Weihnachtsangebote in Verbünden Keine regelmäßige Freifahrt im VVS

Von Konstantin Schwarz 

Ohne Fahrschein auf den Weihnachtsmarkt? Hannover, Münster, Karlsruhe und andere Städte haben dieses Angebot an den Adventssamstagen. Der Stuttgarter VVS sagt, dass ein solches Angebot zur Kundengewinnung verpufft.

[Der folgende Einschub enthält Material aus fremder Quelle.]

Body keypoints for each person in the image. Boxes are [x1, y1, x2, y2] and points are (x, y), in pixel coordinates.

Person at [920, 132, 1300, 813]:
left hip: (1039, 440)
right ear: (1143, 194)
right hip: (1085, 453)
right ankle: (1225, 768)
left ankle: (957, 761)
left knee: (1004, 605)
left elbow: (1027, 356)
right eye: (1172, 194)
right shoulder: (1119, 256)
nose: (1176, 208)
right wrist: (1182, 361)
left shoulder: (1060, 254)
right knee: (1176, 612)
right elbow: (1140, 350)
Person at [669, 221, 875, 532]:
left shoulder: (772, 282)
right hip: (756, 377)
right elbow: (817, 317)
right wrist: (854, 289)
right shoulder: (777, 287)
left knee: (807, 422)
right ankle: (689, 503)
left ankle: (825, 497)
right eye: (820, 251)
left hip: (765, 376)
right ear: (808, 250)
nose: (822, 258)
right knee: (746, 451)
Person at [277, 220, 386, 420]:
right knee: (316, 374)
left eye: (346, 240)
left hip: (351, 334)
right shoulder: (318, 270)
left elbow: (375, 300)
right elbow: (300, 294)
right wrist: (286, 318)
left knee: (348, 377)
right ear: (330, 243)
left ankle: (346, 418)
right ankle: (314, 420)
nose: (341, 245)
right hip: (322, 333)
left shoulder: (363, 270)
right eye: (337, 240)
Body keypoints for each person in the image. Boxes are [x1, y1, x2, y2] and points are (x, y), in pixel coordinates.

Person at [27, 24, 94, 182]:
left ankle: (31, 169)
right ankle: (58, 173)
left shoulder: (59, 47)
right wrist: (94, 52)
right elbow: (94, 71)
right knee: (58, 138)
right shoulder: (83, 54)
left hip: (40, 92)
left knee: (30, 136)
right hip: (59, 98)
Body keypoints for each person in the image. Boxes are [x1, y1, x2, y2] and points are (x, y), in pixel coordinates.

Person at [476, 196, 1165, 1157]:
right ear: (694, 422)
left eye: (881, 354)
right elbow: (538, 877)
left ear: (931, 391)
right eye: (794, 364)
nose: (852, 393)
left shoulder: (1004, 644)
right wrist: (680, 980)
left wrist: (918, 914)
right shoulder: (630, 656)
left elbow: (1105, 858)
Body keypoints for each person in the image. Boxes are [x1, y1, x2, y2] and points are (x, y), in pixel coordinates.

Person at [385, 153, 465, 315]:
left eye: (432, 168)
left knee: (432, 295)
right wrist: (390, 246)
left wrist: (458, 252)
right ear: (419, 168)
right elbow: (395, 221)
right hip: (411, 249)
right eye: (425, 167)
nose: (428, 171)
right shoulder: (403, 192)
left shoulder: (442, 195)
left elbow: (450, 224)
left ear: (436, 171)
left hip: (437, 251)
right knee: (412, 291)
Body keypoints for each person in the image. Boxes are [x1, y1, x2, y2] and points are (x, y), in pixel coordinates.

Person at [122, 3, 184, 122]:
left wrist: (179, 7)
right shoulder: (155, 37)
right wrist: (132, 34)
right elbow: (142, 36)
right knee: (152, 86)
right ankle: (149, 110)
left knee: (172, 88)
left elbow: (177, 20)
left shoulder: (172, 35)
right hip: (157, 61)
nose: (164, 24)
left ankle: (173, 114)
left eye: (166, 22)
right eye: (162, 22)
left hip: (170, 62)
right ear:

Wer würde nicht mal gern auf den Fahrschein verzichten? Die von den Städten gewährte Freifahrt in Bus und Bahn wird aber ein Einzelfall bleiben. Foto: dpa/Edith Geuppert
Wer würde nicht mal gern auf den Fahrschein verzichten? Die von den Städten gewährte Freifahrt in Bus und Bahn wird aber ein Einzelfall bleiben. Foto: dpa/Edith Geuppert

Stuttgart. - Kostenlos zum Einkauf am ersten Adventssamstag? Die Botschaft aus Karlsruhe und anderen Städten der Republik ist bei den Nahverkehrsnutzern in der Landeshauptstadt mit Interesse registriert worden. Warum gibt es dieses Bonbon nicht im Verkehrsverbund Stuttgart? Grundsätzlich, so eine VVS-Sprecherin, könne jede Stadt für einzelne Tage einen „Nulltarif“ beantragen – wenn sie bereit ist, die Einnahmeausfälle auszugleichen. Das geschieht in Waiblingen und Schorndorf.

In Stuttgart wurde zum ersten autofreien Sonntag am 22. September im Stadtgebiet die Freifahrt gewährt. Als Ausgleich wurden 200 000 Euro aus dem Stadtsäckel an den VVS nötig. Samstage weisen im Vergleich zu Sonntagen ein deutlich höheres Fahrgastaufkommen auf. „Die Adventssamstage gehören zu den Tagen mit der höchsten Nachfrage im Jahr überhaupt, viele Bahnen platzen aus den Nähten“, so die VVS-Sprecherin. Sollte es in Zone 1 einen Nulltarif geben, gehe man von einem Betrag „im hohen sechsstelligen Bereich pro Tag“ aus, den die Landeshauptstadt dann an den Verbund zum Ausgleich zahlen müsste.

Stammkunden haben nichts davon

Im VVS-Tarifausschuss gab es Anfragen und eine Diskussion, ob man an allen Samstagen den öffentlichen Nahverkehr kostenfrei machen könnte. Das wurde abgelehnt. Zwar könne man mit einem solchen Angebot neue Kunden gewinnen, die Wirkung verpuffe allerdings, wenn ein solches Angebot häufiger oder regelmäßig komme. Und es sorgt bei Stammkunden für Unmut, denn die können mit ihrem Zeitticket nicht profitieren. In seiner Sitzung am 3. September hat der VVS-Tarifausschuss beschlossen, dass es grundsätzlich keine generellen oder regelmäßigen Freifahrten in Städten und Gemeinden des VVS geben soll. Solche Aktionen sollen anlassbezogen sein. Viele Städte im VVS wollen allerdings 2020 wie schon Ludwigsburg, Herrenberg und Esslingen ein günstigeres Stadtticket einführen.